AnySystem

AnySystem is a framework for deterministic simulation and testing of distributed systems. It allows to model arbitrary systems represented as a set of processes running on a set of nodes connected by a network.

The processes communicate with each other by sending and receiving messages. A message between processes located on different nodes is transmitted over the network. A process can also receive and send local messages which can be used to model the interaction with external entities such as users. Finally, a process can schedule timers to call itself after a specified delay. You can implement arbitrary logic for processing of incoming messages and timers for each process. In addition to Rust, it is possible to implement processes in Python.

The system is built by creating the required nodes and processes, and binding each process to some node. Then it is possible to send some messages to initiate the system execution. The execution is implemented as a step-by-step simulation. Each step corresponds to the occurrence of some event such as message delivery or timer firing. The events are processed in the order of their timestamps by advancing the simulation time and calling a corresponding process. In response, the process can perform actions that produce new events, e.g. sending a message can produce a new message delivery event. Currently, the process execution time is not modeled, i.e. it is assumed that events are processed instantaneously. The system execution is deterministic by using a common RNG seeded with a user-defined value.

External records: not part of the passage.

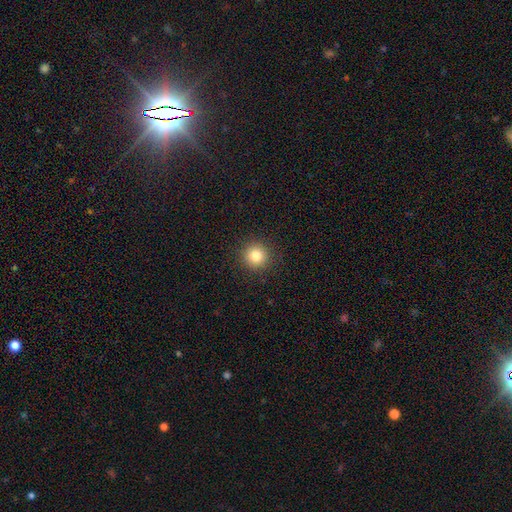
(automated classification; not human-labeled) Smooth or featured? Predicted: smooth (p=0.83). How rounded? Predicted: round (p=0.94). Merging? Predicted: none (p=0.92).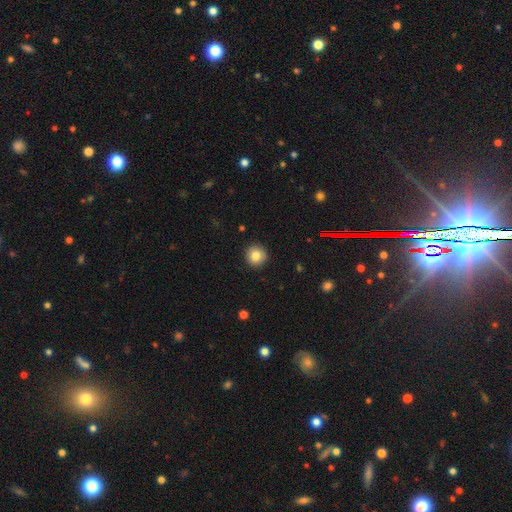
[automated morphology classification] smooth 83%, star or artifact 10%, featured or disk 8%. Down the decision tree: how rounded — round (94%); merging — none (92%).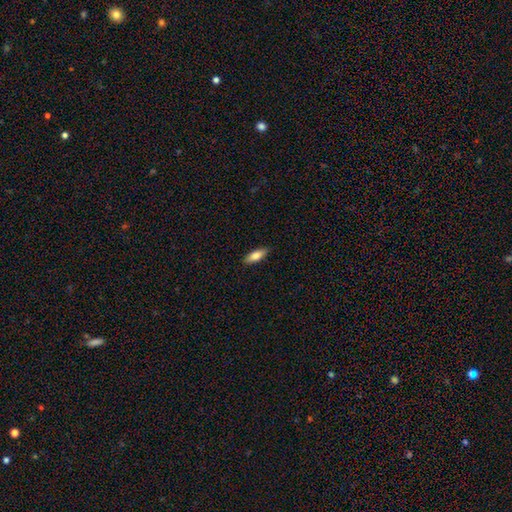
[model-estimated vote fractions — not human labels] smooth 79%, featured or disk 15%, star or artifact 6%. Down the decision tree: how rounded — in between (66%); merging — none (89%).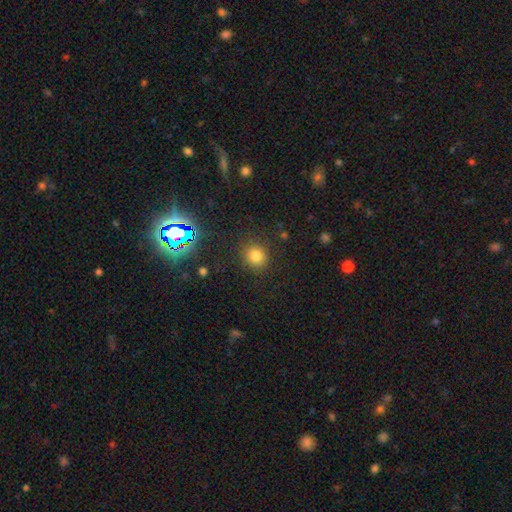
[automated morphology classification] The model was most divided on "smooth or featured": smooth: 76%, star or artifact: 17%, featured or disk: 6%. More confident: how rounded — round (86%); merging — none (86%).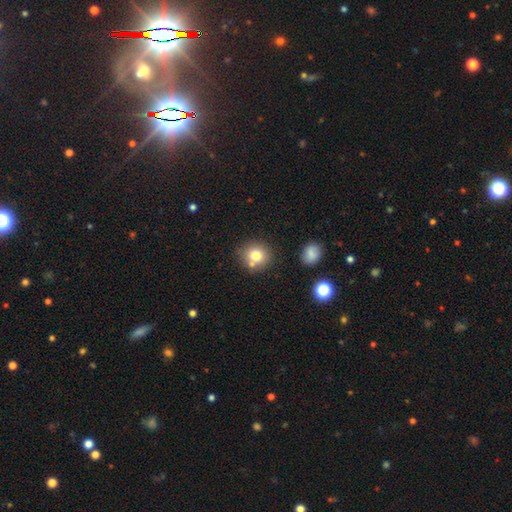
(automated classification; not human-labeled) Smooth or featured: smooth — 77% (star or artifact — 11%)
How rounded: round — 85% (in between — 14%)
Merging: none — 70% (merger — 15%)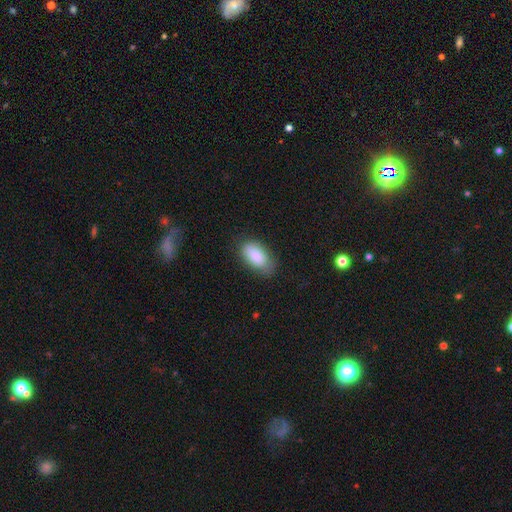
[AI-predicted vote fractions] This is clearly a smooth galaxy (87%). How rounded: clearly in between (93%). Merging: likely none (75%).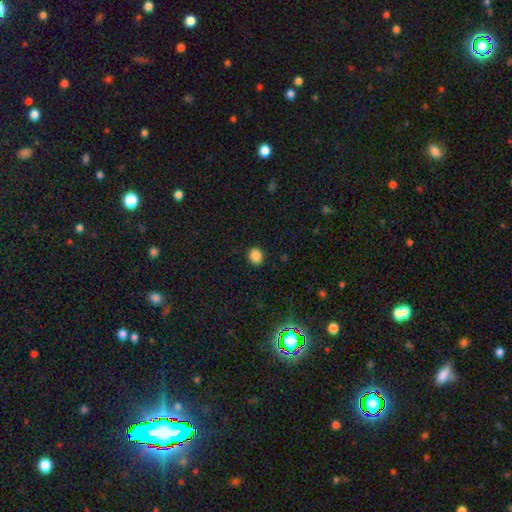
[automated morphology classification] A smooth galaxy with no disk features (86%) that is round (78%).

Vote fractions:
- Smooth or featured? smooth: 86% / star or artifact: 11% / featured or disk: 3%
- How rounded? round: 78% / in between: 21% / cigar-shaped: 1%
- Merging? none: 91% / minor disturbance: 6% / major disturbance: 2% / merger: 1%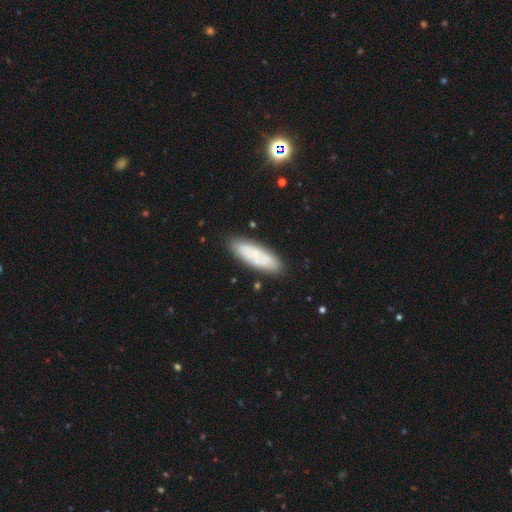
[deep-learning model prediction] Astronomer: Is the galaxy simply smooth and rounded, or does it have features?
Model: smooth — 55% (runner-up: featured or disk, 38%).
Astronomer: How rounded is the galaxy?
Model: in between — 56% (runner-up: cigar-shaped, 42%).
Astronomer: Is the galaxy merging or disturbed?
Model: none — 80%.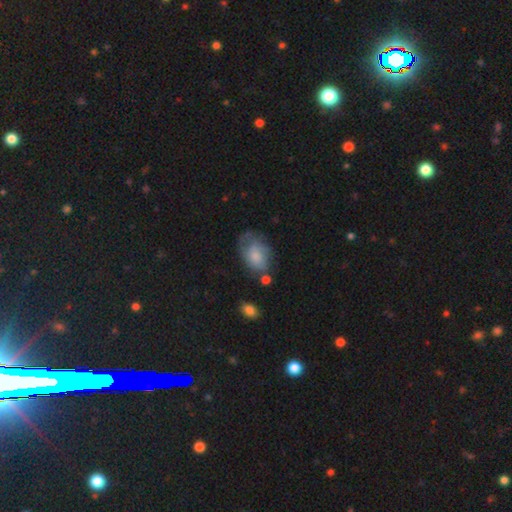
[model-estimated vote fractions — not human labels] Smooth or featured? smooth (63%)
How rounded? in between (82%)
Merging? none (44%)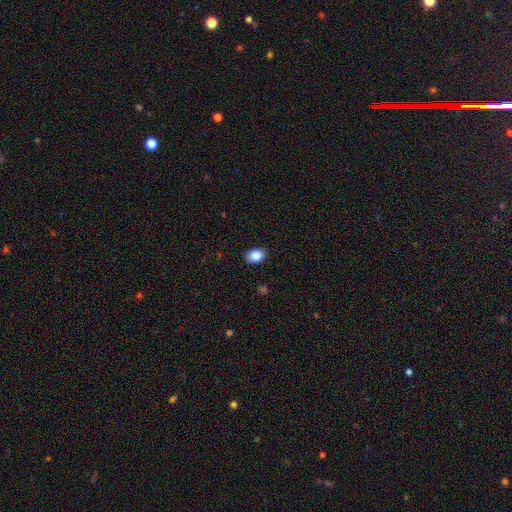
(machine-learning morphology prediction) smooth 87%, star or artifact 8%, featured or disk 4%. Down the decision tree: how rounded — in between (72%); merging — none (89%).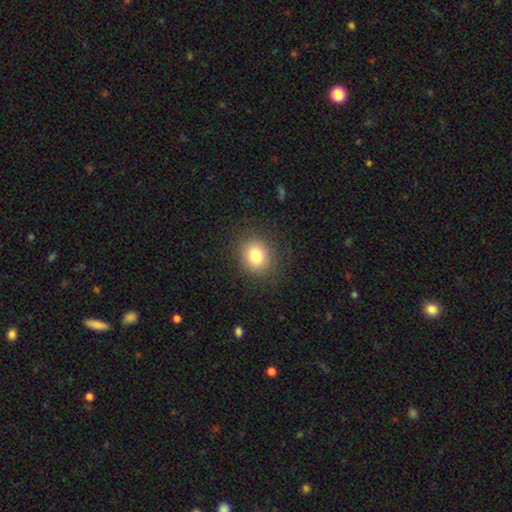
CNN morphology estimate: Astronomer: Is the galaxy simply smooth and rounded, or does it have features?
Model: smooth — 81%.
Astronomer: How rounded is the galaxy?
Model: round — 73%.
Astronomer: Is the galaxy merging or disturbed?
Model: none — 87%.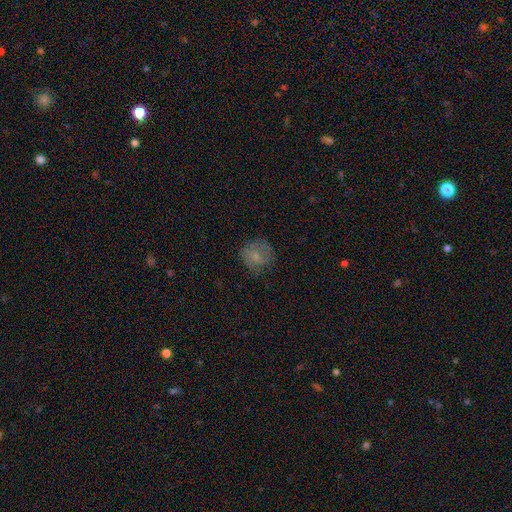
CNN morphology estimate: smooth 63%, featured or disk 27%, star or artifact 10%. Down the decision tree: how rounded — round (76%); merging — none (62%).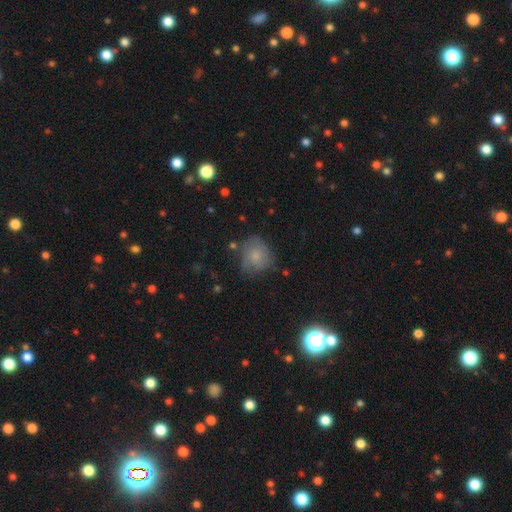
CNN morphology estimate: The model was most divided on "merging": none: 57%, minor disturbance: 28%, major disturbance: 11%, merger: 4%. More confident: how rounded — round (75%); smooth or featured — smooth (71%).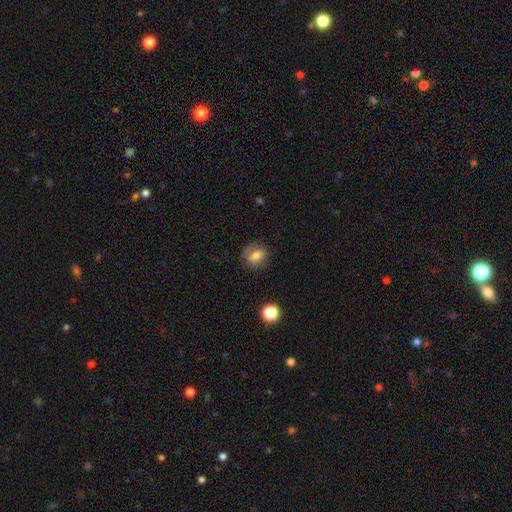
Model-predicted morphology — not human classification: smooth-or-featured: smooth: 65% | featured or disk: 24% | star or artifact: 11%
  how-rounded: in between: 55% | round: 44% | cigar-shaped: 2%
  merging: none: 64% | minor disturbance: 22% | major disturbance: 12% | merger: 2%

AnySystem supports modeling of typical situations found in distributed systems, such as message delays, network failures and node crashes. The provided network model can be configured to introduce fixed or random transmission delays, message loss, duplication or corruption. It is also possible to model node disconnections, control the network between each pair of nodes and in each direction, or introduce network partitions. A node can be crashed by disconnecting it from the network and stopping all processes running on it. A crashed node can be recovered later by restarting its processes and connecting it to the network.

The described features can be used for testing any distributed algorithm or application implemented as a set of processes. Step-by-step simulation allows to precisely control the system execution and produce different execution scenarios by sending messages and introducing failures at specific points in time. It also allows to check the state of each process or the global state for correctness at any time. If the error is found, the trace of system execution can be output for debugging. Thanks to deterministic simulation, the erroneous execution can be reliably reproduced until the error is fixed.

In addition to simulation-based testing, AnySystem supports model checking. This approach is based on traversing the graph of possible system states, starting from a given initial state. A system state is determined by the states of processes, nodes and the network, and by the list of pending events. Arcs in the graph correspond to transitions between the states caused by events. Each system execution corresponds to a path in this graph. While simulation checks just a single execution path, model checking allows to explore all possible execution paths and exhaustively test the system. However, in practice this approach is often limited by a large size of system states graph. AnySystem allows to flexibly configure the model checking strategy to trade the exhaustiveness for reasonable execution time.

AnySystem is used in homework assignments for Distributed Systems course at HSE University. In each assignment a student should implement a process logic for some system, e.g. a distributed key-value store, with given requirements. The correctness and other required properties of solutions are checked using the simulation-based and model checking tests.

License

AnySystem is licensed under the Apache-2.0 license or the MIT license, at your option.

Unless you explicitly state otherwise, any contribution intentionally submitted for inclusion in AnySystem by you, as defined in the Apache-2.0 license, shall be dual-licensed as above, without any additional terms or conditions.